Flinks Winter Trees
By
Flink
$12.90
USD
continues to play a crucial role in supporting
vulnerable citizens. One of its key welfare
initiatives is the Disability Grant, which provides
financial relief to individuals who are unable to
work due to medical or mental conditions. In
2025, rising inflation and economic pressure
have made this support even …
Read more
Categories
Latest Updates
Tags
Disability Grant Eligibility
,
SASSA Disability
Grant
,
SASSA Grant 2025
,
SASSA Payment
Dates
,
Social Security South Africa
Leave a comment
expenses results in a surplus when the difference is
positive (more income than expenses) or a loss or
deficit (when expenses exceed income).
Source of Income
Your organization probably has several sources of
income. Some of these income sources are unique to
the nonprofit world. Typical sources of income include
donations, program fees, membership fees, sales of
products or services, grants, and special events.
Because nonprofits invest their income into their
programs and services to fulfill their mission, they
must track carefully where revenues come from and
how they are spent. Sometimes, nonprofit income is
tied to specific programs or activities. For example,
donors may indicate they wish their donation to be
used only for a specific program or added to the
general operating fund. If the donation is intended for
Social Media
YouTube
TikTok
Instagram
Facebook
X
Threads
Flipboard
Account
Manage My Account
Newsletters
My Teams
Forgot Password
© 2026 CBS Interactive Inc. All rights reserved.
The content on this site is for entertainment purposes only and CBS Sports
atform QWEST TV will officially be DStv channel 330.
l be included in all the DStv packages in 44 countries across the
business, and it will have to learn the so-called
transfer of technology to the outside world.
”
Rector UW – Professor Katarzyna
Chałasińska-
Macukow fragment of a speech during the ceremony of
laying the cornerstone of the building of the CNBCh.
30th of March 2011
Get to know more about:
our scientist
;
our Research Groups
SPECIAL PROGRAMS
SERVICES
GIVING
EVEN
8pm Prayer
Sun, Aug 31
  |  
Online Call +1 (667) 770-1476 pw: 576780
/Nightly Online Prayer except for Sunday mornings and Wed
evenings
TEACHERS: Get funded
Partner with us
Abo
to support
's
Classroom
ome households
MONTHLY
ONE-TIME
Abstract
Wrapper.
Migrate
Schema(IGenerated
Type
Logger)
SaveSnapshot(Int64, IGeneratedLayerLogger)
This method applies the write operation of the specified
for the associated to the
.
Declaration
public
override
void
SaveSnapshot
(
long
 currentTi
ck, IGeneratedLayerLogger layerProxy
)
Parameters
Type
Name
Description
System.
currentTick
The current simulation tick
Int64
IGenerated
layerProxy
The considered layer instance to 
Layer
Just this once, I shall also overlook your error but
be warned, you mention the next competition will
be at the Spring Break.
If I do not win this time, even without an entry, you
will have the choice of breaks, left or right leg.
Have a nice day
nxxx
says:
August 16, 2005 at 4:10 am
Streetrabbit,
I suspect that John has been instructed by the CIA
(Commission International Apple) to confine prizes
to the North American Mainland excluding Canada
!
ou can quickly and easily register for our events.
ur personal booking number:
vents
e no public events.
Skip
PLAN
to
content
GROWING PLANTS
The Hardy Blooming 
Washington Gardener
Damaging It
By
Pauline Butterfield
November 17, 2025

+===+

### WORK INSTRUCTION
Reproduce every line of the listing above verbatim.

### RESPONSE
Flinks Winter Trees
By
Flink
$12.90
USD
continues to play a crucial role in supporting
vulnerable citizens. One of its key welfare
initiatives is the Disability Grant, which provides
financial relief to individuals who are unable to
work due to medical or mental conditions. In
2025, rising inflation and economic pressure
have made this support even …
Read more
Categories
Latest Updates
Tags
Disability Grant Eligibility
,
SASSA Disability
Grant
,
SASSA Grant 2025
,
SASSA Payment
Dates
,
Social Security South Africa
Leave a comment
expenses results in a surplus when the difference is
positive (more income than expenses) or a loss or
deficit (when expenses exceed income).
Source of Income
Your organization probably has several sources of
income. Some of these income sources are unique to
the nonprofit world. Typical sources of income include
donations, program fees, membership fees, sales of
products or services, grants, and special events.
Because nonprofits invest their income into their
programs and services to fulfill their mission, they
must track carefully where revenues come from and
how they are spent. Sometimes, nonprofit income is
tied to specific programs or activities. For example,
donors may indicate they wish their donation to be
used only for a specific program or added to the
general operating fund. If the donation is intended for
Social Media
YouTube
TikTok
Instagram
Facebook
X
Threads
Flipboard
Account
Manage My Account
Newsletters
My Teams
Forgot Password
© 2026 CBS Interactive Inc. All rights reserved.
The content on this site is for entertainment purposes only and CBS Sports
atform QWEST TV will officially be DStv channel 330.
l be included in all the DStv packages in 44 countries across the
business, and it will have to learn the so-called
transfer of technology to the outside world.
”
Rector UW – Professor Katarzyna
Chałasińska-
Macukow fragment of a speech during the ceremony of
laying the cornerstone of the building of the CNBCh.
30th of March 2011
Get to know more about:
our scientist
;
our Research Groups
SPECIAL PROGRAMS
SERVICES
GIVING
EVEN
8pm Prayer
Sun, Aug 31
  |  
Online Call +1 (667) 770-1476 pw: 576780
/Nightly Online Prayer except for Sunday mornings and Wed
evenings
TEACHERS: Get funded
Partner with us
Abo
to support
's
Classroom
ome households
MONTHLY
ONE-TIME
Abstract
Wrapper.
Migrate
Schema(IGenerated
Type
Logger)
SaveSnapshot(Int64, IGeneratedLayerLogger)
This method applies the write operation of the specified
for the associated to the
.
Declaration
public
override
void
SaveSnapshot
(
long
 currentTi
ck, IGeneratedLayerLogger layerProxy
)
Parameters
Type
Name
Description
System.
currentTick
The current simulation tick
Int64
IGenerated
layerProxy
The considered layer instance to 
Layer
Just this once, I shall also overlook your error but
be warned, you mention the next competition will
be at the Spring Break.
If I do not win this time, even without an entry, you
will have the choice of breaks, left or right leg.
Have a nice day
nxxx
says:
August 16, 2005 at 4:10 am
Streetrabbit,
I suspect that John has been instructed by the CIA
(Commission International Apple) to confine prizes
to the North American Mainland excluding Canada
!
ou can quickly and easily register for our events.
ur personal booking number:
vents
e no public events.
Skip
PLAN
to
content
GROWING PLANTS
The Hardy Blooming 
Washington Gardener
Damaging It
By
Pauline Butterfield
November 17, 2025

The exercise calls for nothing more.